▸ **Provided text**:
Distributed computing—which harnesses the power of multiple CPUs—grew out of scientists’ and academics’ needs for processing power, but it is rapidly developing commercial applications.
One of the hottest tickets in distributed computing is grid computing. According to Ian Foster, associate division director, senior scientist, and head of the distributed systems lab at Argonne National Laboratory, the scientific community realised in the early 1990s that high-speed networks presented an opportunity for resource sharing.
This would allow interpersonal collaboration, distributed data analysis, or access to specialised scientific instrumentation.
This led to the Globus Project, which defines grids as “persistent environments that enable software applications to integrate instruments, displays, computational, and information resources that are managed by diverse organisations in widespread locations.” Foster qualifies this by identifying three distinguishing features of grid computing:
- Coupling resources that span multiple administrative domains;
- Doing that in a way that provides well-defined and non-trivial qualities of service, whether it’s performance, security, or something else; and
- Doing it with standard, open protocols so resources can be incorporated into other systems.
- The Globus Toolkit created at Argonne “is used by essentially all the big science projects across the US and Europe. In Australia as well there’s a lot of interest [and] Japan is just starting a big program,” says Foster.
The idea attracted broader attention when Foster, Carl Kesselman of The University of Chicago, and Steven Tuecke of The University of Southern California, published a paper called The Anatomy of the Grid which showed how this idea of resource sharing could be generalised. IBM picked up the idea and the two organisations collaborated on the Open Grid Services Architecture (OGSA) “which is basically grid meets Web Services”.
According to Foster, an OGSA version of Globus Toolkit will appear late this year, and IBM, Microsoft, Sun, and other companies have committed to OGSA-compliant versions of relevant software.
One of the goals of OGSA is to provide the building blocks required for the construction of autonomic (self-managing) systems. “We’re taking WSDL (Web Services Description Language) and building on that, defining standard WSDL interfaces for things like manageability of resources, lifetime management of services, service data access—so that every resource has a standard format description of its capabilities, standard WSDL interfaces for subscribing to notification events,” says Foster. The next version of the Globus Toolkit will define WSDL interfaces.
The big grid
The first components of a Grid described as “the world’s largest, fastest, most comprehensive, distributed infrastructure for open scientific research” are expected to go online early next year.
Funded by the US National Science Foundation, the US$53 million TeraGrid will include 13.6 teraflops of computing power, over 450 terabytes of data storage, and high-resolution visualisation systems, interconnected by a 40Gbps network. The nodes will comprise Linux clusters of Intel-based IBM computers. Sun and Oracle are also involved in the project, and the research partners are the National Center for Supercomputing Applications at the University of Illinois, the San Diego Supercomputer Center at the University of California, Argonne National Laboratory, and the Center for Advanced Computing Research at the California Institute of Technology.
IBM is also involved in several other major Grid projects including the UK National Grid, the North Carolina Bioinformatics Grid, and the University of Pennsylvania Grid.
SGI is another company closely involved with the development of grid computing. The Globus Toolkit was developed entirely on SGI systems, and the company’s hardware ran the first public demonstration of grid technology by Argonne and the University of Southern California. The NASA Information Power Grid is powered exclusively by SGI, and the company claims its systems are used in almost all of the major grid installations in Europe, North America, Japan, and Australia.

▸ **Provided material**:
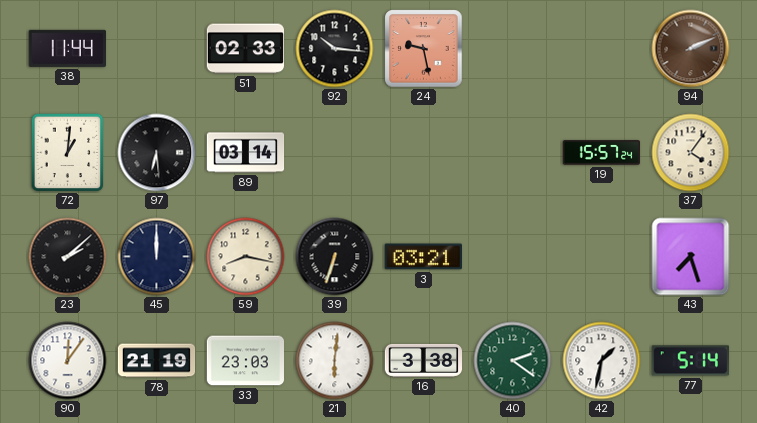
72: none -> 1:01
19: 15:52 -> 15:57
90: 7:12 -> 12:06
---
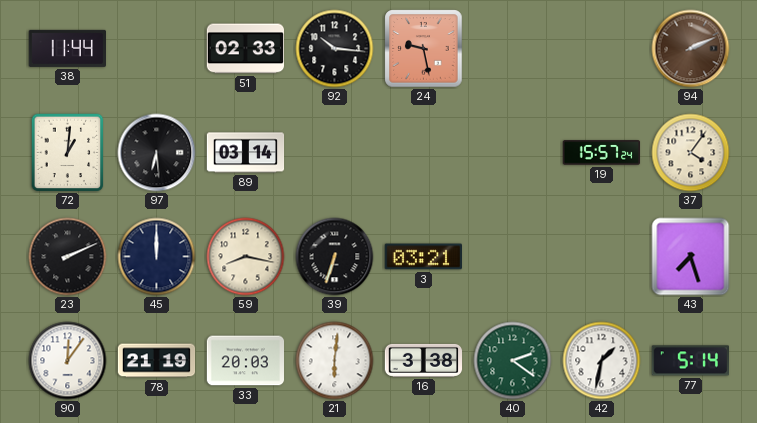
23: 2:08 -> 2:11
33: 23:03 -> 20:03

▸ **Prompt 1**:
Please list the research partners that the grid computing text gives for the TeraGrid project.
▸ **Prompt 2**:
Duplicate a section of the grid computing text. Begin at the words "This would allow" and stop after the words "into other systems.".
These entries have no connection to the grid computing text.

▸ **Task solution 1**:
- National Center for Supercomputing Applications at the University of Illinois
- San Diego Supercomputer Center at the University of California
- Argonne National Laboratory
- Center for Advanced Computing Research at the California Institute of Technology

▸ **Task solution 2**:
This would allow interpersonal collaboration, distributed data analysis, or access to specialised scientific instrumentation.
This led to the Globus Project, which defines grids as “persistent environments that enable software applications to integrate instruments, displays, computational, and information resources that are managed by diverse organisations in widespread locations.” Foster qualifies this by identifying three distinguishing features of grid computing:
- Coupling resources that span multiple administrative domains;
- Doing that in a way that provides well-defined and non-trivial qualities of service, whether it’s performance, security, or something else; and
- Doing it with standard, open protocols so resources can be incorporated into other systems.